Valleytronics with interlayer excitons in MoSe$_{\mathrm{2}}$-WSe$_{\mathrm{2}}$ heterostructures

Monolayer transition metal dichalcogenides (MoSe$_{\mathrm{2}}$, WSe$_{\mathrm{2}})$ are direct bandgap semiconductors. The optical properties of these two-dimensional (2D) semiconductors are dominated by excitons that occur at two nonequivalent (K and --K) valleys on the edge of the Brillouin zone. In this presentation, I will discuss the electronic and optical physics of 2D heterostructures that are fabricated by vertically stacking single monolayers of WSe$_{\mathrm{2\thinspace }}$and MoSe$_{\mathrm{2}}$ together.
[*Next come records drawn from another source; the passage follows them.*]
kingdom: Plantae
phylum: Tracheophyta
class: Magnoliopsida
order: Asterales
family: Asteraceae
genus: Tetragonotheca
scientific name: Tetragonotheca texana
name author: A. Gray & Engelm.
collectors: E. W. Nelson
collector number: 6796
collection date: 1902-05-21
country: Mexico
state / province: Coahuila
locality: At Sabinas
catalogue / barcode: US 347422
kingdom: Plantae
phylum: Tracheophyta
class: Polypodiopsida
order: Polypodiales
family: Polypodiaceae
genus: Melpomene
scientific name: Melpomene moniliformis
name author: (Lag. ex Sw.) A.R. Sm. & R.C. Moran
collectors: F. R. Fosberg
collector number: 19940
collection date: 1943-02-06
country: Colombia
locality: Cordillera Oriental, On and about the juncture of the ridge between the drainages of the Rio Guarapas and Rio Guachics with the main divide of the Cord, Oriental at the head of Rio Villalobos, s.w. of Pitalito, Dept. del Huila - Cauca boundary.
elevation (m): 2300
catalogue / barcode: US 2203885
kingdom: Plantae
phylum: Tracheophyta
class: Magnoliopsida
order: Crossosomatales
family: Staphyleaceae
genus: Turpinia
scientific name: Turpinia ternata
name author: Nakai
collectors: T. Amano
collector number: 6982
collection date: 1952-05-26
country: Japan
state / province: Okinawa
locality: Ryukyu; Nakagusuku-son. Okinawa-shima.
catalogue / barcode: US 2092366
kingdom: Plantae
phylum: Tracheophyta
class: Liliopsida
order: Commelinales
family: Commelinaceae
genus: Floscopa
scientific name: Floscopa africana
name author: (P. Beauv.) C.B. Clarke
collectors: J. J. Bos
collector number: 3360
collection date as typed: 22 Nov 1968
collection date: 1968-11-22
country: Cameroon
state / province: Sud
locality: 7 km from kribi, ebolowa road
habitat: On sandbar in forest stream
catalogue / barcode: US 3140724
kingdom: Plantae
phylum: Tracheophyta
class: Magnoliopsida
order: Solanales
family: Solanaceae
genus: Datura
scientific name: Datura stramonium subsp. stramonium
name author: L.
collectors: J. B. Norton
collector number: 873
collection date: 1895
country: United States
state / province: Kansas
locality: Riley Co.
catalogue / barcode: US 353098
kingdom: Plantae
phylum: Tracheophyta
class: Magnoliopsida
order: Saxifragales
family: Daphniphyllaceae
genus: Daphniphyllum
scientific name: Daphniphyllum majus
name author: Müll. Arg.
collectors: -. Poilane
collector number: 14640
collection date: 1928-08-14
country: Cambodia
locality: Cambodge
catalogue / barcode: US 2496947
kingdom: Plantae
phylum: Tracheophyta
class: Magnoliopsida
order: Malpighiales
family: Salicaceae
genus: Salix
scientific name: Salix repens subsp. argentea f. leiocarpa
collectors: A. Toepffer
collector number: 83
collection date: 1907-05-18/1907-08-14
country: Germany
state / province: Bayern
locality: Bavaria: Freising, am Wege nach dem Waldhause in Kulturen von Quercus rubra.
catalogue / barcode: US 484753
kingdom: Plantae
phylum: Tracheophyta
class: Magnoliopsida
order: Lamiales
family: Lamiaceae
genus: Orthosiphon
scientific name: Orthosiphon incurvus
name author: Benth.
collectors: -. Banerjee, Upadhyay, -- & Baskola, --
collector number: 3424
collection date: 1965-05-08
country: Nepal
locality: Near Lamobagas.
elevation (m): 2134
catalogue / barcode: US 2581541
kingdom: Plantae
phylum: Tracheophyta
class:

The resulting 2D heterostructure realizes a type-II junction, allowing for the formation of interlayer excitons with the electron in the MoSe$_{\mathrm{2}}$ layer and the hole in the WSe$_{\mathrm{2}}$ layer. I will show that the valley physics of the monolayers is inherited by the interlayer excitons, evidenced by helicity dependent photoluminescence measurements, and report on the dynamics of interlayer exciton relaxation. I will discuss applications of interlayer excitons to valleytronics, which in analogy to spin in spintronic, seeks to utilize valley polarizations for low power information processing.